Wednesday, August 26, 2009

MIS Comprehensive Examinations (Part II, 2 of 3)

Master in International Studies' Comprehensive Examinations
University of the Philippines-Diliman

August 17, 2009


A. Question number TWO (ASEAN Affairs):
The presence of State Secretary Hillary Clinton at the ASEAN Regional Forum Senior Officials Meeting was partially intended to send the signal that the United States was “back” in Southeast Asia. What is the significance of this message to the countries in Southeast Asia?
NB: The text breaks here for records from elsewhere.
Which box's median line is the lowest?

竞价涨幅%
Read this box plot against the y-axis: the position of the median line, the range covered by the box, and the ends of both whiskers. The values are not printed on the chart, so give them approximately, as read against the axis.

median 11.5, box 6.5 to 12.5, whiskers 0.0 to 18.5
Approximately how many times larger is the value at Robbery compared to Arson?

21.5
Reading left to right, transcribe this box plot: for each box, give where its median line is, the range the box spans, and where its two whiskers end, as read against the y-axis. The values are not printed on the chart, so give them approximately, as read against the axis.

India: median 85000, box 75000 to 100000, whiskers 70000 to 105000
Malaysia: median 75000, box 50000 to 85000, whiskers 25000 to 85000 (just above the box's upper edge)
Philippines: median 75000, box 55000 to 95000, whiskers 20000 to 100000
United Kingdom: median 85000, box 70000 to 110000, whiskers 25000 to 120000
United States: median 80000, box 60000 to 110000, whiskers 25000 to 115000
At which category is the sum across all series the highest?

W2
What does it illustrate at how international relations is framed in Southeast Asian affairs?


The presence of State Secretary Hillary Clinton at the ASEAN Regional Forum (ARF) Senior Officials Meeting sent a significant message to the Southeast Asian countries that the US hegemony will remain strong in the region despite its experiences from the effects of a financial crisis and economic recession, and also, to counter the rising dominance and power of China in Southeast Asia as an arbitrary balancer, so to speak.
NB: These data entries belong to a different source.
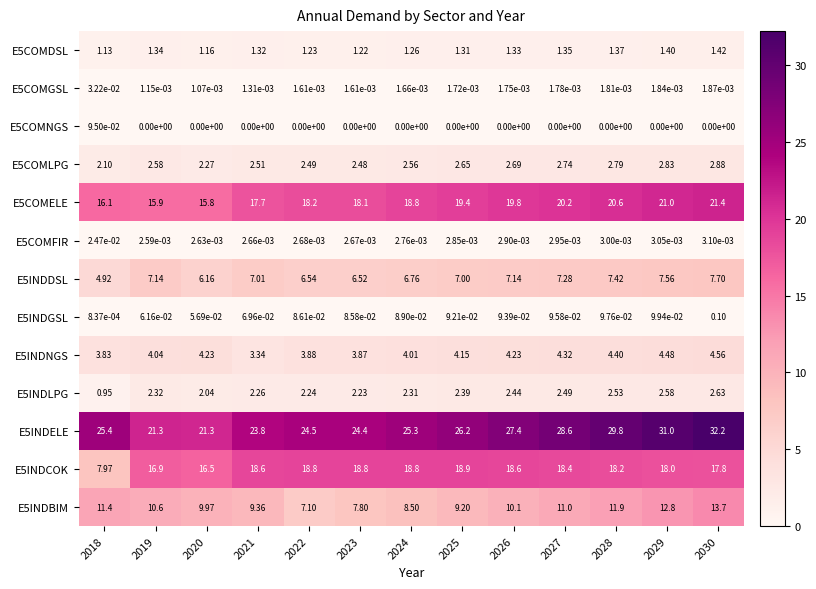

Is the value of E5INDELE at 2029 greater than the value of E5COMLPG at 2022?

Yes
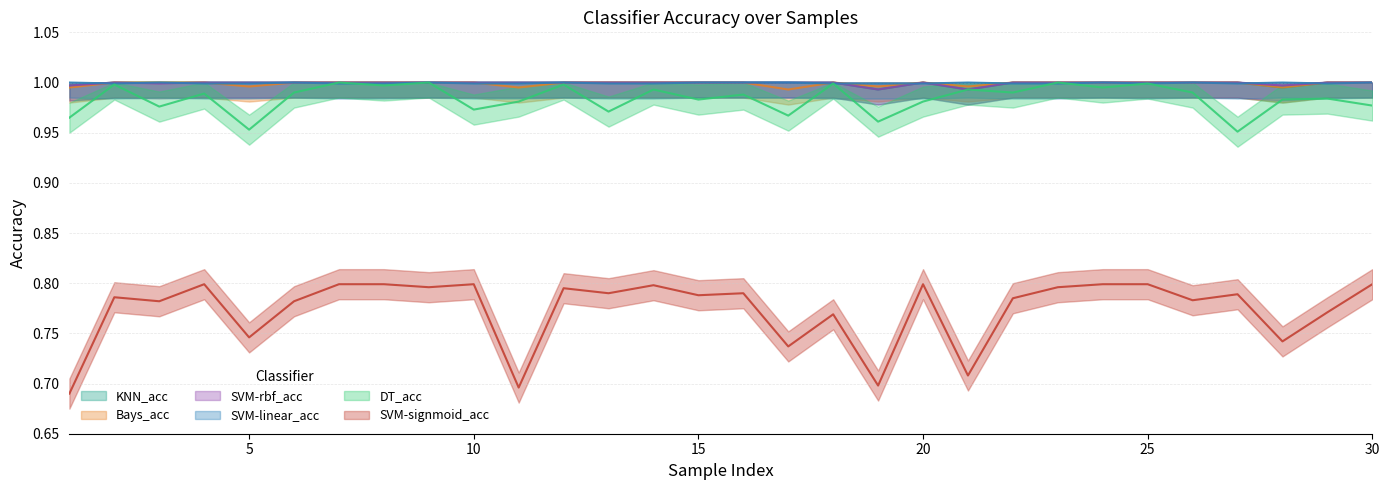

In SVM-rbf_acc, how many points are lower than both neighbors (excluding endpoints)?

4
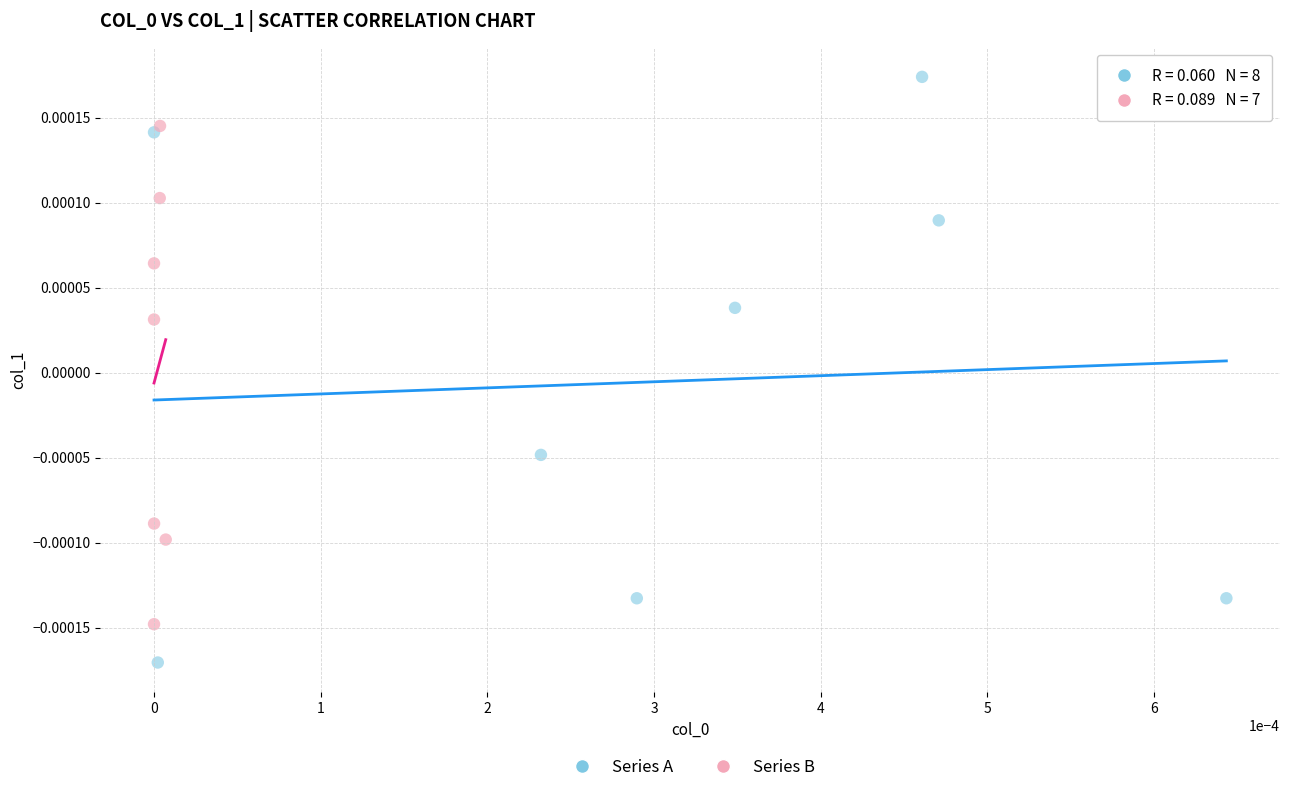

Which series has the widest spread of Y values?

Series A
This manifestation debunks the ‘Declinist School of thought’ originated from the work of Paul Kennedy, which stipulates a reduced or declined in the legitimate power of the United States in the world, and soon will be in counter-hegemony with the European Union, China, India, Russia or even Brazil through balancing, bandwagoning, hedging, leash-slipping among these actors in the international system. 

The event justified the empirical findings presented by Charles Krauthammer in his work “The Unipolar Moment” concomitant with Stephen Krasner’s Unilateralism. These two views emphasized the legitimacy and power of the US hegemony encompassing space but delimited in a given time period, i.e., from the post-Cold era to the present.

As embedded in the 2006 National Security Strategy of the United States, two specific premises were constructed: 1) to promote freedom, justice, and democracy; 2) to lead the nations of the world to uphold democratic ideals in its governance. These two principles embody the US foreign policy in its conduct and promulgation.

John Gerard Ruggie’s “Constructing World Polity” argues that the US action in the ARF meeting was a manifestation of adhering to the ideals of Multilateralism as opposed to the propositions purported by Krauthammer and Krasner. It is a stealth Unipolar and unilateral action. Because of the US economic recession and the unpopular legacy of the Bush administration, Pres. Obama and his team has no other way but revived the US legitimate hegemony in the international community.

The Secretary of State is busy strengthening the US relations in every part of the world especially in the Muslim world. One of which is strengthening its political and security relations with the countries in the Southeast Asia through the channel of the ASEAN Regional Forum. Continuing the fight against terrorism, pressuring Myanmar regarding the Suu Kyi’s case, and conducting its ‘Grand Strategy’ in the region.

Employing joint military exercises with the Philippines, Indonesia, and now Vietnam. The US sent military officials and soldiers in Laos and Cambodia to teach with their counterparts of the use of the English language – a similar strategy when they emancipated the Philippines educational system by sending soldiers as teachers for the Filipinos. They enhanced its military and defense relationship with Indonesia because according to American think tanks, they foresee the dominant (leadership) role of Indonesia in the region with their vast resources – demography, strategic land areas, and economic capabilities by 2020s.

A part of this grand strategy are the US-India nuclear partnership, the US-Japan Theater Missile Defense (TMD) treaty and helping Japan to become one of the permanent members of the United Nations Security Council, and the US hedging engagement with China through building military partnerships with China’s neighbors (to contain its hegemony in Asia) while maintaining strategic economic relations with China.

Consequently, with these underlying occurring events, the international relations in Southeast Asia is becoming highly complex interdependence as Charles Doytes’ “transactionalism” explained based from Keohane’s and Nye’s “Power and Interdependence,” but with an additional element on Doytes studies; the US is building a security community in Southeast Asia.